Text
·····

Scolpino Park - Bringing Green Infrastructure To Our Parks

In May 2022, after a long and bitter winter, Yonkers Excavating planted the final shrub to complete construction at our Scolpino Park retrofit. We worked with Insite Engineering to design and develop a project that would provide the most environmental benefit with the least impact to the normal functions of the park. We decided to install a FocalPoint bioretention cell developed by Ferguson near the playground and we also replaced the existing parking lot near the entrance with permeable pavement.

How Does Bioretention Work?

Bioretention is the process of using plants and special soil to filter stormwater. For this project, we used the Ferguson FocalPoint bioretention system.

Mother Nature knows what’s best for the environment, so this product tries to imitate the way that native grasslands and wetlands provide stormwater treatment. Think of it as a big filter. As seen in the cross section, on top of the filter are plants that thrive in the wetland, such as grasses and reeds. The roots of these plants, along with the soil, absorb the pollutants in the stormwater, trapping and preventing them from entering the waterways. At the end of the year, some sections of the plants, mulch and soil are disposed of, ensuring that the captured pollutants are removed from the area.

This not only provides ample treatment to the incoming stormwater, but can also help provide resiliency. As climate change continues to impact the frequency and intensity of rainfall events, it is vital that we utilize green infrastructure whenever possible. Doing such allows us to be flexible in the amount of stormwater that is collected during these events.

Below is an aerial before and after comparison of the bioretention practice. These photos show how a small and unused space can be transformed into an effective piece of stormwater infrastructure, providing stormwater treatment, storage and can even help slow down the rate of flooding!

The following are photos from throughout the construction process. The existing soil in the circle was removed and replaced with a specifically engineered, fast draining media. Specialized species were planted around the unit to provide the required filtration. After a few months, the small plant plugs took hold and quickly made a lush and green space, fitting in nicely with the natural park setting.

Why Permeable Pavement?

·····

Supplied records
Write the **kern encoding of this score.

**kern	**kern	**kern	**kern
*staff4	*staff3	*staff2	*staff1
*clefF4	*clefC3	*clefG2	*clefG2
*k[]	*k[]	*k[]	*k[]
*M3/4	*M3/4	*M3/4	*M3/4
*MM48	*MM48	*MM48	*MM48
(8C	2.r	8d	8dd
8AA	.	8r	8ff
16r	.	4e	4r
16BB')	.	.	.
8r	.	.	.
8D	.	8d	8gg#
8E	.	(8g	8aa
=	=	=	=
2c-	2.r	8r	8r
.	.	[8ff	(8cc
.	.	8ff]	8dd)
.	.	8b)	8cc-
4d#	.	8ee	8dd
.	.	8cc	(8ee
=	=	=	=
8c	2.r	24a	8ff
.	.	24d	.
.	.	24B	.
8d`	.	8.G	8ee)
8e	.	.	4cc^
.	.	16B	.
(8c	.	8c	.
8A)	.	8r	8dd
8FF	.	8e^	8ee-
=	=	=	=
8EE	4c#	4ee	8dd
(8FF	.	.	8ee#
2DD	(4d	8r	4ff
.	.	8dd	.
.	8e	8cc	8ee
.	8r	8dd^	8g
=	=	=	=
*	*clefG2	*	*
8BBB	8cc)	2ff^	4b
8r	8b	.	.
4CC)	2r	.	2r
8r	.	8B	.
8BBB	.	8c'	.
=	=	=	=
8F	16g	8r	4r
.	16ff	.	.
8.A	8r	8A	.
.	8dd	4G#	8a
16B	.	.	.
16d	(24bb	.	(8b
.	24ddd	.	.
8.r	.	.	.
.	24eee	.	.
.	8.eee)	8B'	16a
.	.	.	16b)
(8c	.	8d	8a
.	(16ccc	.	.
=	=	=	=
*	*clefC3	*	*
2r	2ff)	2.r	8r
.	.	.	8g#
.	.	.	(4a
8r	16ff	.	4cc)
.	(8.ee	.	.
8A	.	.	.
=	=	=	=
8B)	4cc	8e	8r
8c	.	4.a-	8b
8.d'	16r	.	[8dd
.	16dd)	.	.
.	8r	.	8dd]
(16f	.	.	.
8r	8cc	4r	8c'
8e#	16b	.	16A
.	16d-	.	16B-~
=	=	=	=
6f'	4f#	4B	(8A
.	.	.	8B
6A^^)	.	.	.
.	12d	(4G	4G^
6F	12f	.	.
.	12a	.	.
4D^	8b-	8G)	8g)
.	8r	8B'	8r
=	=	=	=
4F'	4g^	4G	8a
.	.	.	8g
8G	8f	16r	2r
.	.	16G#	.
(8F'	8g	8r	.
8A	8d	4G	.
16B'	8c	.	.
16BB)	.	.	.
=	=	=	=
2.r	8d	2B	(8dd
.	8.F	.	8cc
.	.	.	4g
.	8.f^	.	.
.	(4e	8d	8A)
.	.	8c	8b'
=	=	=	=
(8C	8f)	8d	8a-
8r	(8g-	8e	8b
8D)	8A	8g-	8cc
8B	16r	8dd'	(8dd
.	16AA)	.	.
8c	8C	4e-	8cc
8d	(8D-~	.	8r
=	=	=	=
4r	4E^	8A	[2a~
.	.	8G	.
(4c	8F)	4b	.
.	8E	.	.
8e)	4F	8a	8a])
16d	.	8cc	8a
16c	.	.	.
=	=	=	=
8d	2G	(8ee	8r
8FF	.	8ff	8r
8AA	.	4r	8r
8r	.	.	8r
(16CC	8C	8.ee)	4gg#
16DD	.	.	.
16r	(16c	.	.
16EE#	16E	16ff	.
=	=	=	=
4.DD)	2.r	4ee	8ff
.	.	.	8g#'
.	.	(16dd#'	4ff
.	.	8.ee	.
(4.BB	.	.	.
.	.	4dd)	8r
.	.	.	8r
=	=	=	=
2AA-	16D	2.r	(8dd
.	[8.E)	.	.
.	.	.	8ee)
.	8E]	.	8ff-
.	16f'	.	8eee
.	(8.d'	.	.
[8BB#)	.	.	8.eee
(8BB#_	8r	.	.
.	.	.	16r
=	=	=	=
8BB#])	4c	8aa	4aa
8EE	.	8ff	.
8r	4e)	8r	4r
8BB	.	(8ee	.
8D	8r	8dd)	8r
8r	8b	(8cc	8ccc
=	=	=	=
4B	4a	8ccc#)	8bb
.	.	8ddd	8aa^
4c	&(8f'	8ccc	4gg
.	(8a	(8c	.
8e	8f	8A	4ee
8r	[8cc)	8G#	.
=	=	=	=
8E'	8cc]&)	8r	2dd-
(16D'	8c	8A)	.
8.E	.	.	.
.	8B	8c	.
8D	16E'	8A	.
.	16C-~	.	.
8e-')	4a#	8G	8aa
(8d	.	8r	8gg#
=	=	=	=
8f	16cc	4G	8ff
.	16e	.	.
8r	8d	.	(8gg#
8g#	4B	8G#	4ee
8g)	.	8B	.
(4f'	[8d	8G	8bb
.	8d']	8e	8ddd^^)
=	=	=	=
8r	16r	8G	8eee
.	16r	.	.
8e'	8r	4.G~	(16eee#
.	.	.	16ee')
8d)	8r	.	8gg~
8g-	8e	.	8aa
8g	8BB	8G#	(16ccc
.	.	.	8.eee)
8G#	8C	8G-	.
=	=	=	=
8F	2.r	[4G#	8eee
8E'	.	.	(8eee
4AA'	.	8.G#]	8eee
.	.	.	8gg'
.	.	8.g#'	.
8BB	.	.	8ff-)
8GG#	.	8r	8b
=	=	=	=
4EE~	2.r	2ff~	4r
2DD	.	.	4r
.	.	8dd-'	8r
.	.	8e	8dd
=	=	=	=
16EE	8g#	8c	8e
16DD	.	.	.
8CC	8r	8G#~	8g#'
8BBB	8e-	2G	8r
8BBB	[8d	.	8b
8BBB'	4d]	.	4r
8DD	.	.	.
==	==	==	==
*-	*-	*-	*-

·····

What you need to do
**A.** According to the Scolpino Park text, what replaced the existing parking lot near the park entrance?
**B.** Output the passage of the Scolpino Park text starting at "Below is an" and ending at "natural park setting.".
**C.** Go on with the Scolpino Park text from the point where it stops.

Exercise answers
**A.** Permeable pavement.

**B.**
Below is an aerial before and after comparison of the bioretention practice. These photos show how a small and unused space can be transformed into an effective piece of stormwater infrastructure, providing stormwater treatment, storage and can even help slow down the rate of flooding!

The following are photos from throughout the construction process. The existing soil in the circle was removed and replaced with a specifically engineered, fast draining media. Specialized species were planted around the unit to provide the required filtration. After a few months, the small plant plugs took hold and quickly made a lush and green space, fitting in nicely with the natural park setting.

**C.**
The parking lot was beginning to need repair or replacement given that many sections were crumbling. Permeable pavement is an excellent option to provide the structural strength needed to support cars and other heavy machinery, while also allowing stormwater to permeate into the ground.

A traditional asphalt parking lot prevents almost all of the rainwater from passing through. In most storms, porous pavement can allow 100% of the rainfall to make it through the material and into the ground. This image shows traditional asphalt on the left with porous pavement on the right. Notice how large the chunks of rocks are in the porous pavement. These rocks create small gaps and air holes, allowing water to flow through.

Now, the stormwater can enter the soil below and recharge the groundwater while getting filtered, rather than transport to the nearest stormwater piping system. This is incredibly important to not only clean up nearby East Branch Reservoir, but local habitat too. Scolpino Park is surrounded by a thriving wetland system which was suffering from runoff, pollutants, and sediment from the park.

The following is a video showing part of the paving process for the permeable pavement. The entire construction process is almost identical when compared to traditional asphalt with the big difference being the binder that holds the rocks together. To achieve the porosity, a stickier binding agent is used, which helps create the air pockets in between rocks. The tackier material is a little harder to work with, but provides great results!

Overall, these retrofits not only improve the aesthetic of the site, but also clean the stormwater that flows into the vital wetlands that are right next to the park. Filtering and managing the stormwater ensures improved health of the wetland habitat and all the different organisms that live within it. Doing such can reduce the amount of algae in the water, increase available oxygen, reduce floating sediments which improves water quality, and reduce the amount of pollutants and trash entering the waterway and nearby reservoir.